On March 8, 2013, the SEC announced the settlement of charges stemming from a private fund adviser’s alleged retention of a solicitor that was not properly registered as a broker. The SEC action involved a holding company that controls affiliated investment advisers that manage private funds (the “Adviser”), the Adviser’s former Senior Managing Partner (the “former executive”), who was in charge of capital raising efforts for the private funds managed by the Adviser, and an independent consultant retained by the Adviser, who was not a registered broker or affiliated with one and who the SEC alleged improperly solicited more than $500 million in capital commitments for the private funds managed by the Adviser. According to the SEC, from 2008 to 2011, the independent consultant actively solicited investors for the private funds managed by the Adviser and was paid a percentage of the capital committed by investors sourced by the independent consultant. The SEC alleged that the independent consultant solicited potential investors by (1) sending to potential investors private placement memoranda, subscription documents and due diligence materials that were provided to the consultant by the former executive or other personnel of the Adviser, (2) encouraging potential investors to make portfolio reallocations to enable such investors to invest in the private funds managed by the Adviser, (3) providing his analysis of the Adviser’s strategy and track record and (4) providing potential investors with confidential information related to the private funds (including current and potential investors’ identities and their capital commitments).

According to the SEC, the former executive ignored red flags that indicated that the independent consultant’s solicitation efforts went beyond the consultant’s intended role as a supposed “finder.” In addition, the SEC alleged that the Adviser “failed to adequately oversee [the independent consultant’s] activities” by giving the consultant access to fund documents and reimbursing the consultant for expenses associated with his efforts (such as travel and entertainment expenses) that should have indicated to the Adviser that the consultant had substantial (and improper) contact with potential investors.

Based on such conduct, the SEC found that the independent consultant willfully violated Section 15(a) of the Exchange Act, which “requires persons engaged in the business of effecting transactions in securities to be registered as a broker or dealer or associated with a registered broker or dealer.” The SEC also found that the former executive willfully aided and abetted the independent consultant’s violations and that each of the former executive and the Adviser caused the independent consultant’s violations.

Without admitting or denying the SEC’s findings, the Adviser and the former executive agreed to pay civil penalties of $375,000 and $75,000, respectively, and to cease and desist from further violation of Section 15(a) of the Exchange Act.
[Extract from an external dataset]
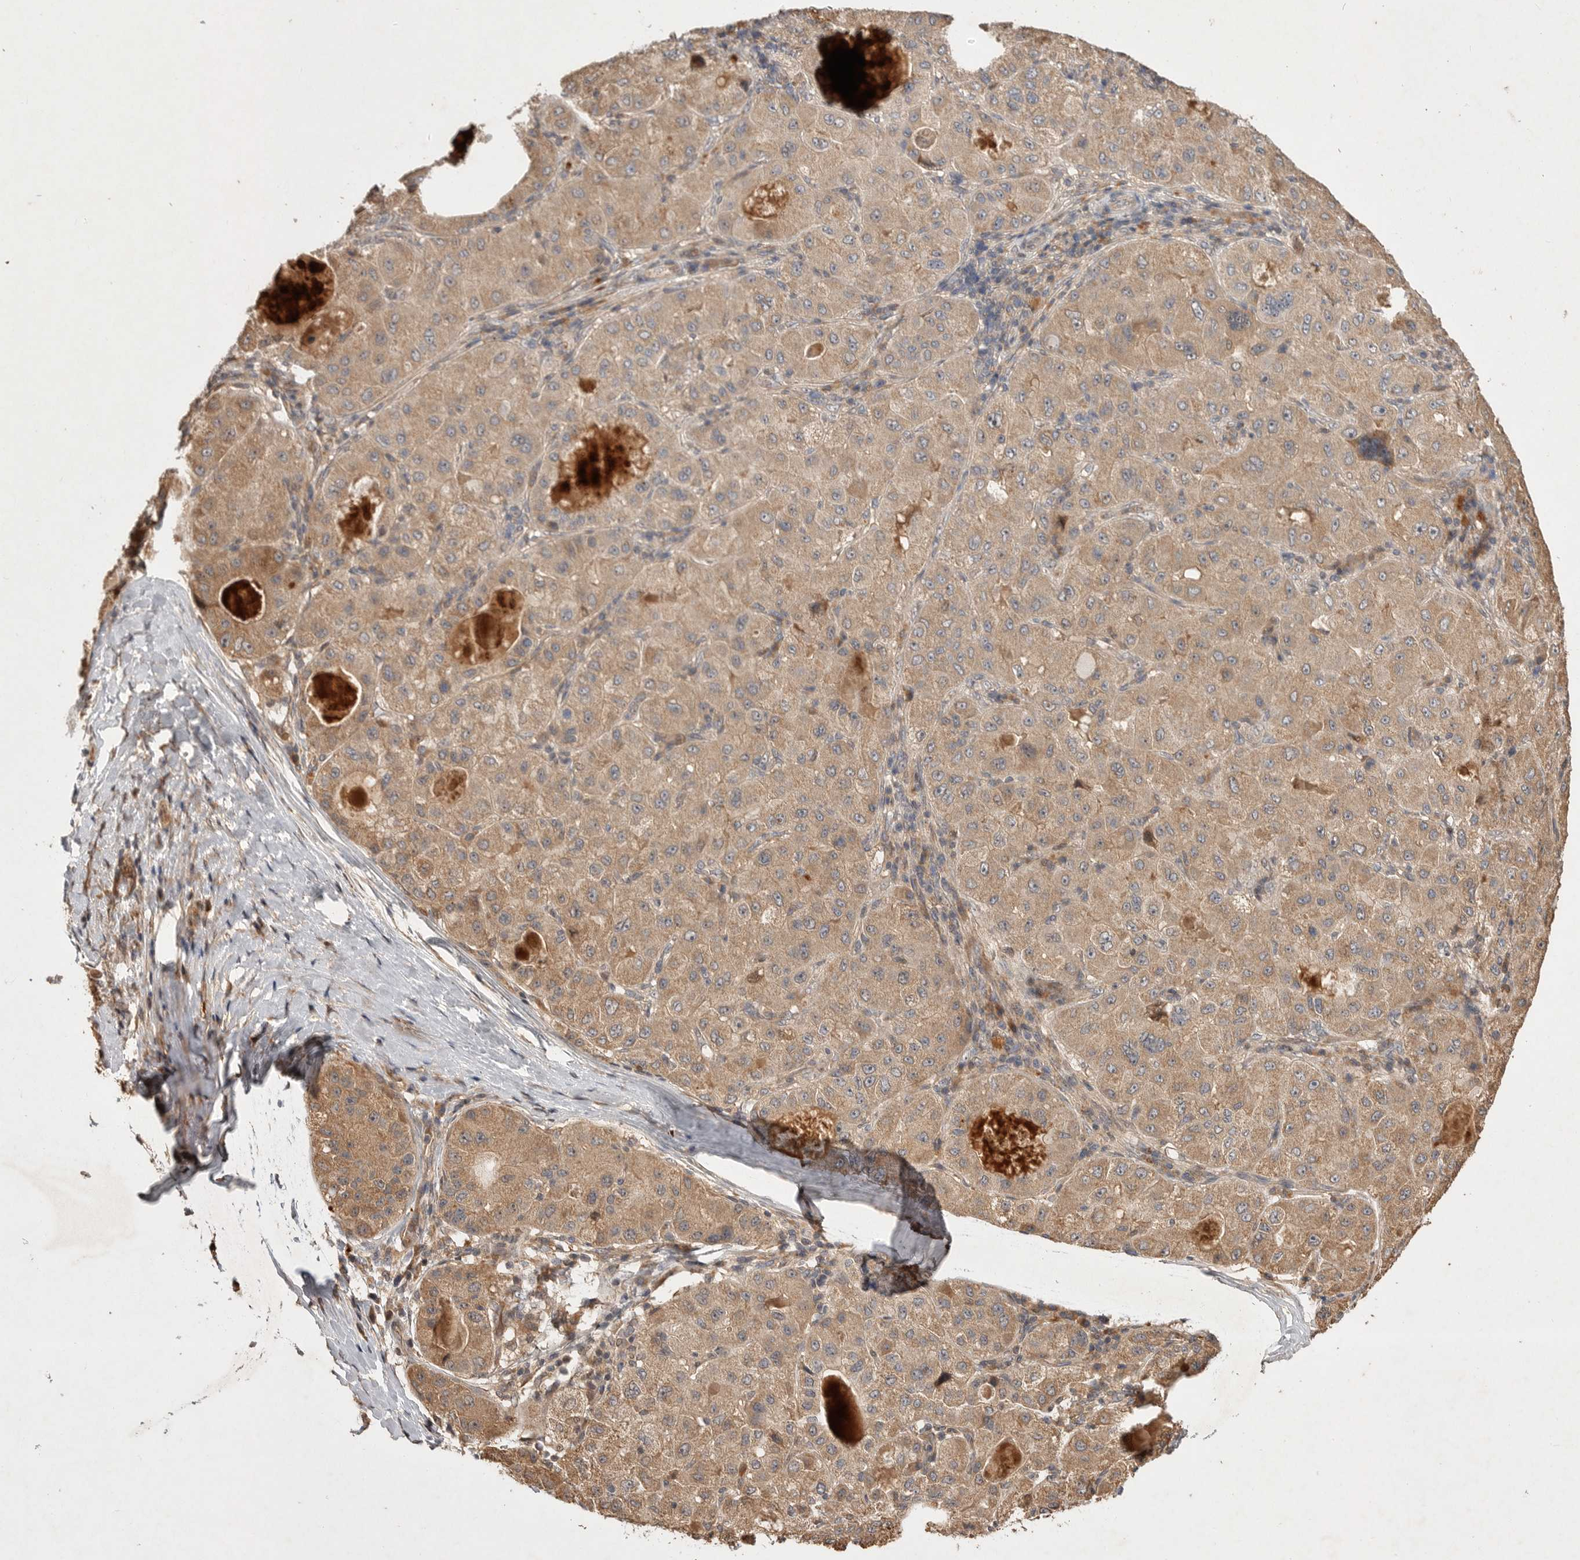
{"staining": {"intensity": "weak", "quantity": ">75%", "location": "cytoplasmic/membranous"}, "tissue": "liver cancer", "cell_type": "Tumor cells", "image_type": "cancer", "snomed": [{"axis": "morphology", "description": "Carcinoma, Hepatocellular, NOS"}, {"axis": "topography", "description": "Liver"}], "caption": "A low amount of weak cytoplasmic/membranous expression is appreciated in approximately >75% of tumor cells in liver cancer tissue.", "gene": "VN1R4", "patient": {"sex": "male", "age": 80}}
In addition, according to the SEC, the former executive was suspended from acting in a supervisory capacity of an investment adviser or other securities market participant for nine months and the independent consultant was barred from the securities industry. According to the SEC, in accepting the Adviser’s settlement offer, the SEC considered that, subsequent to the alleged conduct, the Adviser changed its policies and procedures so that third parties retained by the Adviser as a finder or marketer are required to be a registered broker (or affiliated with a registered broker).